Grain markets are higher as traders assess the fallout from the political events in the US and Brazil. Outside markets await Trump's first foreign trip as US President.
Allendale’s Ag Leaders Monthly Webinar is set for Next Tuesday, May 23rd at 8:00 PM CDT.
The topic this month is South America's Impact on U.S. Prices. We will be speaking with Pedro Dejneka, who just returned from a trip to Brazil. He will share his insight on how South American corruption, exports, currencies, and more could impact grain prices here in the U.S.
Can't make it live? Registration gets you access to the webinar recording as well.

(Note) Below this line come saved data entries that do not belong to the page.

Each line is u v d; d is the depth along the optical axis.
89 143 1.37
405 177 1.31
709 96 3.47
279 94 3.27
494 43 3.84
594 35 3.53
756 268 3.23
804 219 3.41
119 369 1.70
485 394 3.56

Brazil's President Michel Temer, says he will not resign following bribery allegations involving the countries JBS meat scandal (Operation Weak Flesh) two months ago. The allegations have added extreme volatility to Brazil's currency, as well as export expectations, and thereby commodity prices here in the US (find out why in next week's Ag Leaders Webinar).
90 Days: The Trump administration has officially triggered the 90-day countdown to NAFTA renegotiation with a formal notice to Congress of its intent to reopen the trade deal. US Trade Rep Robert Lighthizer said he and the US will now work to, " create an agreement that advances the interest of America's workers, farmers, ranchers, and businesses. Formal talks will begin in August.

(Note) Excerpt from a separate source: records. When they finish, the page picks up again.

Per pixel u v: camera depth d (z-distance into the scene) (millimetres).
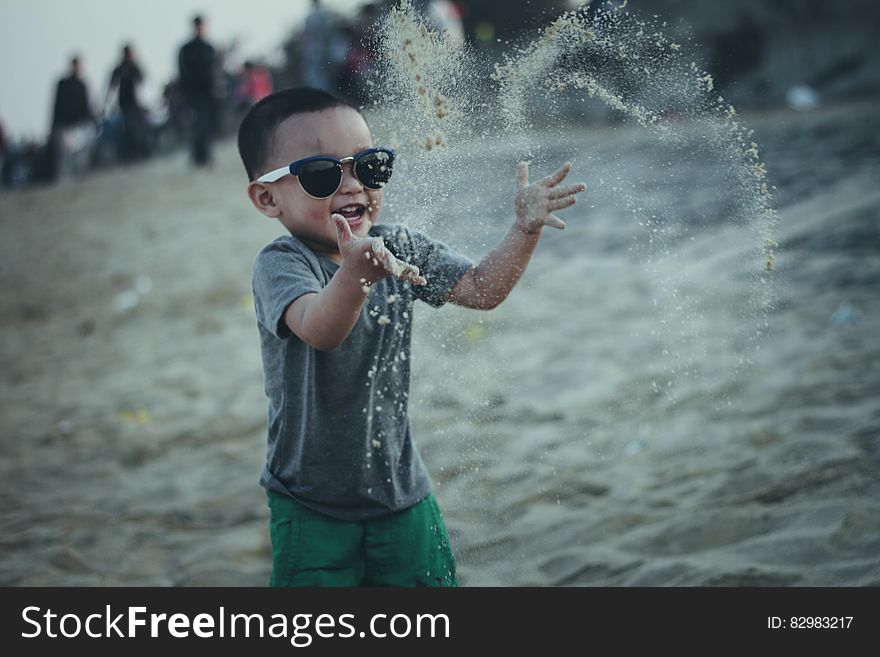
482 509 3488
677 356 4996
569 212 8938
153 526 3758
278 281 2061
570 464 3814
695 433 3928
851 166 8867
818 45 17391
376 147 2146
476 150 2330
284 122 2139
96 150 19984
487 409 4500
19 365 6988
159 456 4629
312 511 2121
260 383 5711
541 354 5324
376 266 1863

Mexico is expected to import a record amount of corn from Brazil this year according to a Mexican government official who was part of delegation that visited South America last week.
Allendale's Rich Nelson identified five other years out of the past 10 with a rain/moisture situation equal in severity to more severe than this year. "From March Prospective Plantings to the June 30 Acreage report corn acreage rose in four out of those five years. In three of the past five wetter than normal springs, soybeans acres fell from March to the June farmer surveys. 2007 -3.1 million, 2008 -0.3, 2011 -1.4, 2013 0.6, 2015 0.5."
Weekly export sales for the week of May 4 to 11 reported corn sales of 873,332 metric tonnes (705,325 old crop). That was within the 550,000 - 1000,000 trade expectation. We have sold 93% of USDA's whole-year expectation. That is within the 92% to 95% sold by now in the last three years of normal South American crops.
Soybean export sales totaled 396,779 tonnes (355,279 old crop). That was within the 300,000 - 650,000 trade expectation. USDA's total old crop export shipment goal is 2.050 billion bushels. To hit that shipment goal we need to have sales of 2.086 billion. Through yesterday's numbers we have already sold 2.107 billion.
Wheat export sales ran 640,626 tonnes (247,565 old 393,071 new). The trade expectation was 250,000 - 600,000 tonnes. The old crop marketing year ends on May 31.
Managed Money Funds were big sellers yesterday. Traders estimated they sold 8,000 corn contracts, 21,000 soybeans, and 2,000 wheat in yesterday's trade.
Monday's Cold Storage report is estimated to show beef stocks in April to have fallen 18.863 million lbs from the end of March to the end of April. In the past five years the flow has ranged from a 14 million lb drawdown to a 3 million increase. Pork stocks are estimated at 581.173 million lbs at the end of April. That would be 26.1 million over the end of March.
Pork has more riding on the NAFTA agreement than even corn. Allendale forecasts US pork exports at 22% of all production for 2017. Mexico was our top buyer last year taking 31% of all exports.
Dressed beef values were lower with choice down .96 and select down .27. The CME Feeder Index is 142.05. Pork cutout value is down .26.